- _Problem_
Repeat only the lines below that run from the line with "Bu duruma şişkinlik" to the line with "(CODACONS) CHIAMA IL GOVERNO ALLA", ends included; skip every picture.

[Stored entries]
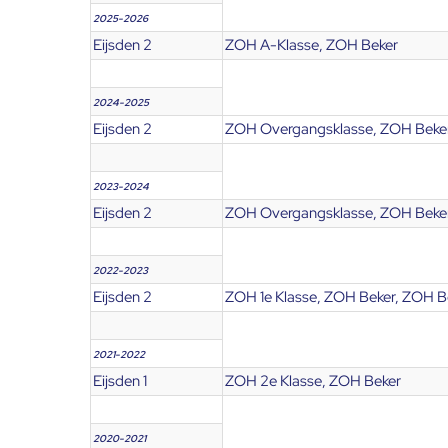
2025-2026
Eijsden 2
ZOH A-Klasse, ZOH Beker
2024-2025
Eijsden 2
ZOH Overgangsklasse, ZOH Beker
2023-2024
Eijsden 2
ZOH Overgangsklasse, ZOH Beker
2022-2023
Eijsden 2
ZOH 1e Klasse, ZOH Beker, ZOH Be
2021-2022
Eijsden 1
ZOH 2e Klasse, ZOH Beker
2020-2021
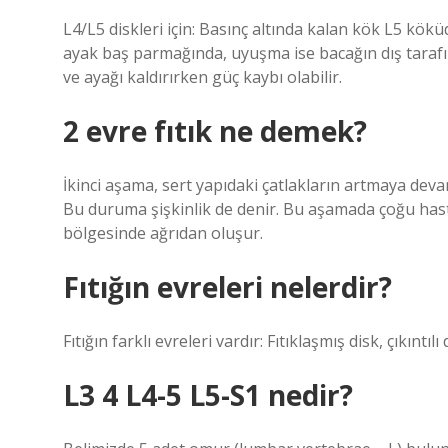
L4/L5 diskleri için: Basınç altında kalan kök L5 kök
ayak baş parmağında, uyuşma ise bacağın dış tarafı
ve ayağı kaldırırken güç kaybı olabilir.
2 evre fıtık ne demek?
İkinci aşama, sert yapıdaki çatlakların artmaya deva
Bu duruma şişkinlik de denir. Bu aşamada çoğu hasta
bölgesinde ağrıdan oluşur.
Fıtığın evreleri nelerdir?
Fıtığın farklı evreleri vardır: Fıtıklaşmış disk, çıkıntı
L3 4 L4-5 L5-S1 nedir?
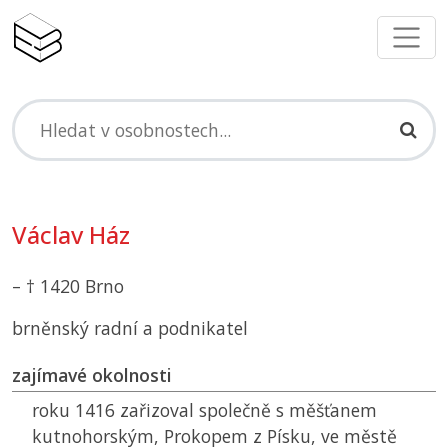
Václav Ház
– † 1420 Brno
brněnský radní a podnikatel
zajímavé okolnosti
roku 1416 zařizoval společně s měšťanem
kutnohorským, Prokopem z Písku, ve městě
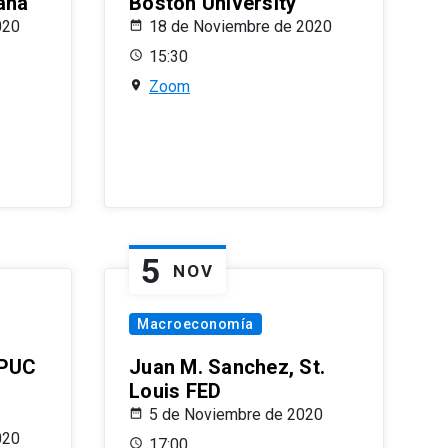
ana
Boston University
020
18 de Noviembre de 2020
15:30
Zoom
5
NOV
Macroeconomía
 PUC
Juan M. Sanchez, St.
Louis FED
5 de Noviembre de 2020
020
17:00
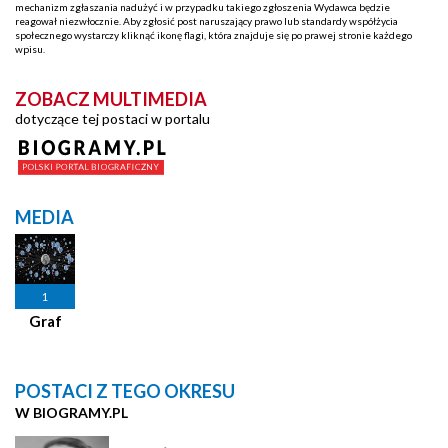
mechanizm zgłaszania nadużyć i w przypadku takiego zgłoszenia Wydawca będzie
reagował niezwłocznie. Aby zgłosić post naruszający prawo lub standardy współżycia
społecznego wystarczy kliknąć ikonę flagi, która znajduje się po prawej stronie każdego
wpisu.
ZOBACZ MULTIMEDIA
dotyczące tej postaci w portalu
MEDIA
1
Graf
POSTACI Z TEGO OKRESU
W BIOGRAMY.PL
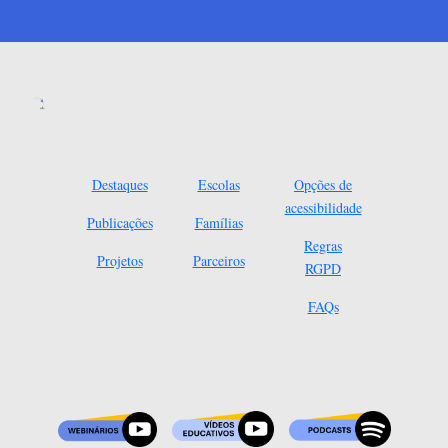
Destaques
Escolas
Opções de
acessibilidade
Publicações
Famílias
Regras
Projetos
Parceiros
RGPD
FAQs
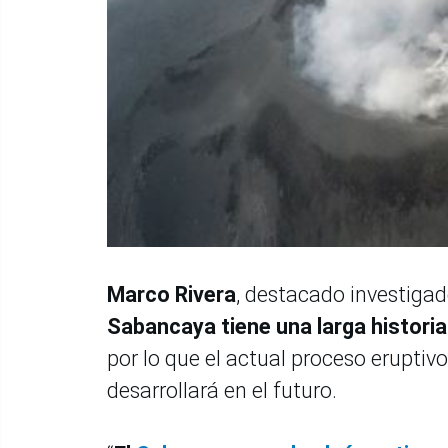
Marco Rivera
, destacado investigad
Sabancaya tiene una larga histori
por lo que el actual proceso eruptiv
desarrollará en el futuro.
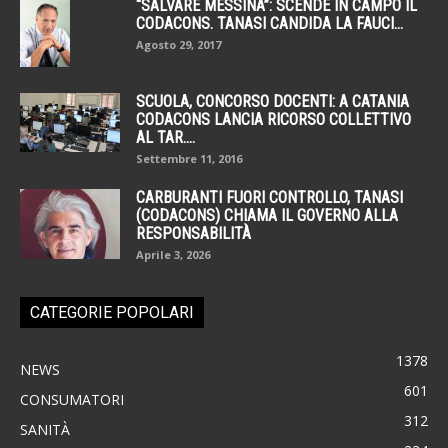
“SALVARE MESSINA”: SCENDE IN CAMPO IL
CODACONS. TANASI CANDIDA LA FAUCI...
Agosto 29, 2017
SCUOLA, CONCORSO DOCENTI: A CATANIA
CODACONS LANCIA RICORSO COLLETTIVO
AL TAR....
Settembre 11, 2016
CARBURANTI FUORI CONTROLLO, TANASI
(CODACONS) CHIAMA IL GOVERNO ALLA
RESPONSABILITÀ
Aprile 3, 2026
CATEGORIE POPOLARI
1378
NEWS
601
CONSUMATORI
312
SANITÀ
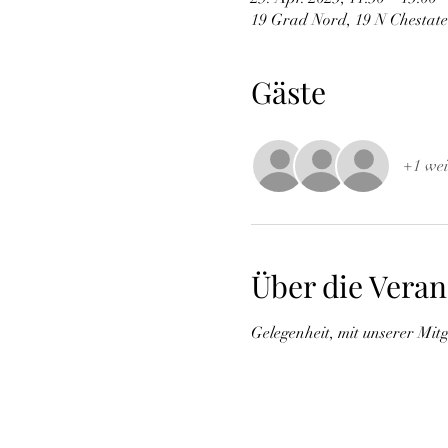
19 Grad Nord, 19 N Chestat
Gäste
+1 wei
Über die Veran
Gelegenheit, mit unserer Mi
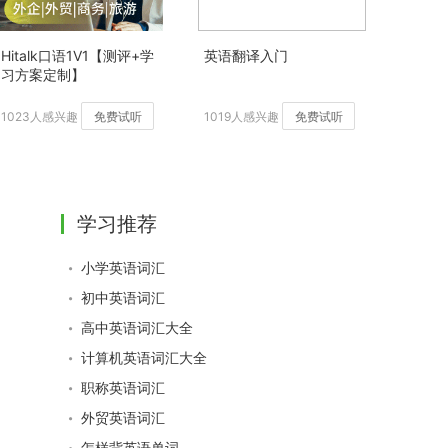
Hitalk口语1V1【测评+学
英语翻译入门
习方案定制】
1023人感兴趣
免费试听
1019人感兴趣
免费试听
学习推荐
小学英语词汇
初中英语词汇
高中英语词汇大全
计算机英语词汇大全
职称英语词汇
外贸英语词汇
怎样背英语单词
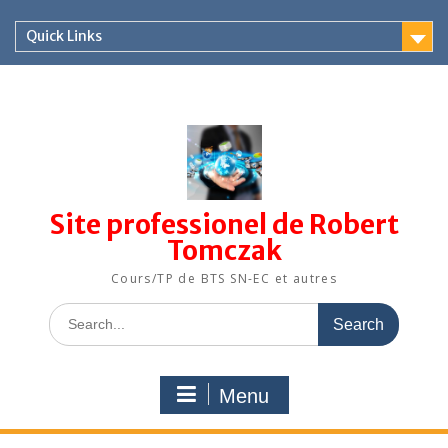
Skip
to
Quick Links
content
Site professionel de Robert
Tomczak
Cours/TP de BTS SN-EC et autres
Search
for:
Menu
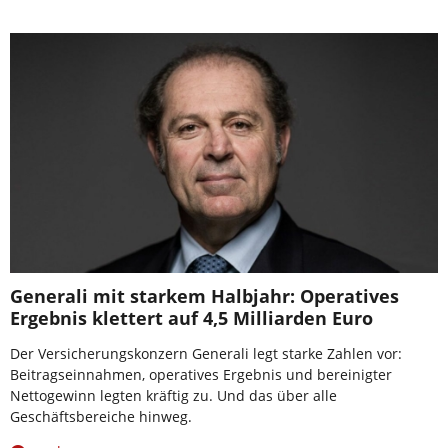
Generali mit starkem Halbjahr: Operatives
Ergebnis klettert auf 4,5 Milliarden Euro
Der Versicherungskonzern Generali legt starke Zahlen vor:
Beitragseinnahmen, operatives Ergebnis und bereinigter
Nettogewinn legten kräftig zu. Und das über alle
Geschäftsbereiche hinweg.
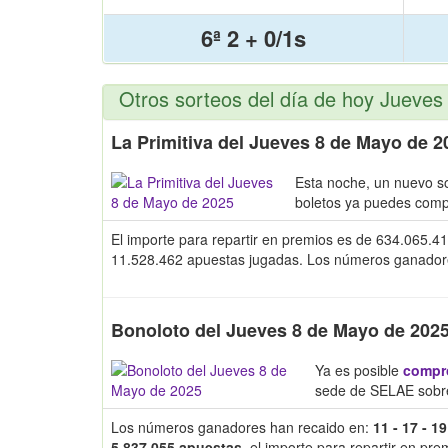
6ª 2 + 0/1s
Otros sorteos del día de hoy Jueve
La Primitiva del Jueves 8 de Mayo de 2
Esta noche, un nuevo s
boletos ya puedes comp
El importe para repartir en premios es de 634.065.41
11.528.462 apuestas jugadas. Los números ganadores y
Bonoloto del Jueves 8 de Mayo de 202
Ya es posible
compro
sede de SELAE sobre
Los números ganadores han recaido en:
11 - 17 - 19
5.837.055 apuestas
, el importe para repartir en pr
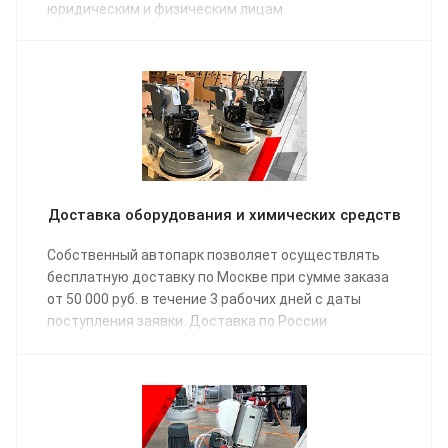
юридическим и физическим лицам.
Доставка оборудования и химических средств
Собственный автопарк позволяет осуществлять
бесплатную доставку по Москве при сумме заказа
от 50 000 руб. в течение 3 рабочих дней с даты
поступления заявки. Доставка по России
осуществляется одной из транспортных компаний
(на выбор) в соответствии с графиком отправки.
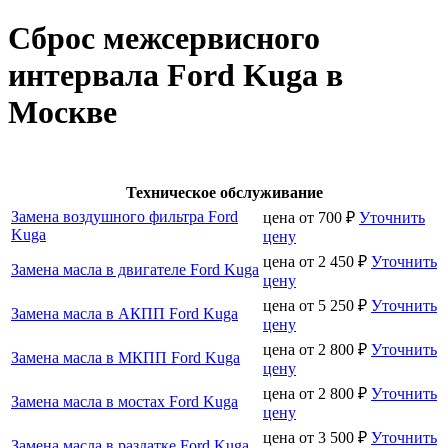
Сброс межсервисного
интервала Ford Kuga в
Москве
Техническое обслуживание
Замена воздушного фильтра Ford
цена от
700
₽
Уточнить
Kuga
цену
цена от
2 450
₽
Уточнить
Замена масла в двигателе Ford Kuga
цену
цена от
5 250
₽
Уточнить
Замена масла в АКПП Ford Kuga
цену
цена от
2 800
₽
Уточнить
Замена масла в МКПП Ford Kuga
цену
цена от
2 800
₽
Уточнить
Замена масла в мостах Ford Kuga
цену
цена от
3 500
₽
Уточнить
Замена масла в раздатке Ford Kuga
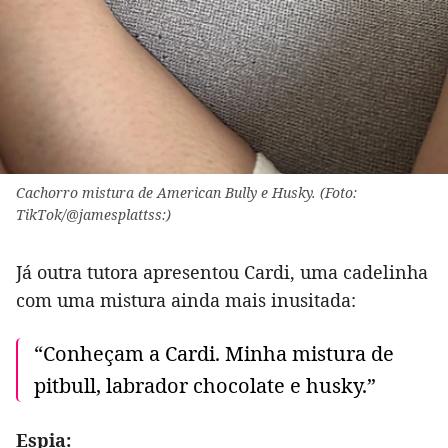
Cachorro mistura de American Bully e Husky. (Foto:
TikTok/@jamesplattss:)
Já outra tutora apresentou Cardi, uma cadelinha
com uma mistura ainda mais inusitada:
“Conheçam a Cardi. Minha mistura de
pitbull, labrador chocolate e husky.”
Espia:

- _Expected output_
Bu duruma şişkinlik de denir. Bu aşamada çoğu hasta
bölgesinde ağrıdan oluşur.
Fıtığın evreleri nelerdir?
Fıtığın farklı evreleri vardır: Fıtıklaşmış disk, çıkıntı
L3 4 L4-5 L5-S1 nedir?
Václav Ház
– † 1420 Brno
brněnský radní a podnikatel
zajímavé okolnosti
roku 1416 zařizoval společně s měšťanem
kutnohorským, Prokopem z Písku, ve městě
ana
Boston University
020
18 de Noviembre de 2020
15:30
Zoom
5
NOV
Macroeconomía
 PUC
Juan M. Sanchez, St.
Louis FED
5 de Noviembre de 2020
020
17:00
mechanizm zgłaszania nadużyć i w przypadku takiego zgłoszenia Wydawca będzie
reagował niezwłocznie. Aby zgłosić post naruszający prawo lub standardy współżycia
społecznego wystarczy kliknąć ikonę flagi, która znajduje się po prawej stronie każdego
wpisu.
ZOBACZ MULTIMEDIA
dotyczące tej postaci w portalu
MEDIA
1
Graf
POSTACI Z TEGO OKRESU
W BIOGRAMY.PL
Destaques
Escolas
Opções de
acessibilidade
Publicações
Famílias
Regras
Projetos
Parceiros
RGPD
FAQs
Marco Rivera
, destacado investigad
Sabancaya tiene una larga histori
por lo que el actual proceso eruptiv
desarrollará en el futuro.
“SALVARE MESSINA”: SCENDE IN CAMPO IL
CODACONS. TANASI CANDIDA LA FAUCI...
Agosto 29, 2017
SCUOLA, CONCORSO DOCENTI: A CATANIA
CODACONS LANCIA RICORSO COLLETTIVO
AL TAR....
Settembre 11, 2016
CARBURANTI FUORI CONTROLLO, TANASI
(CODACONS) CHIAMA IL GOVERNO ALLA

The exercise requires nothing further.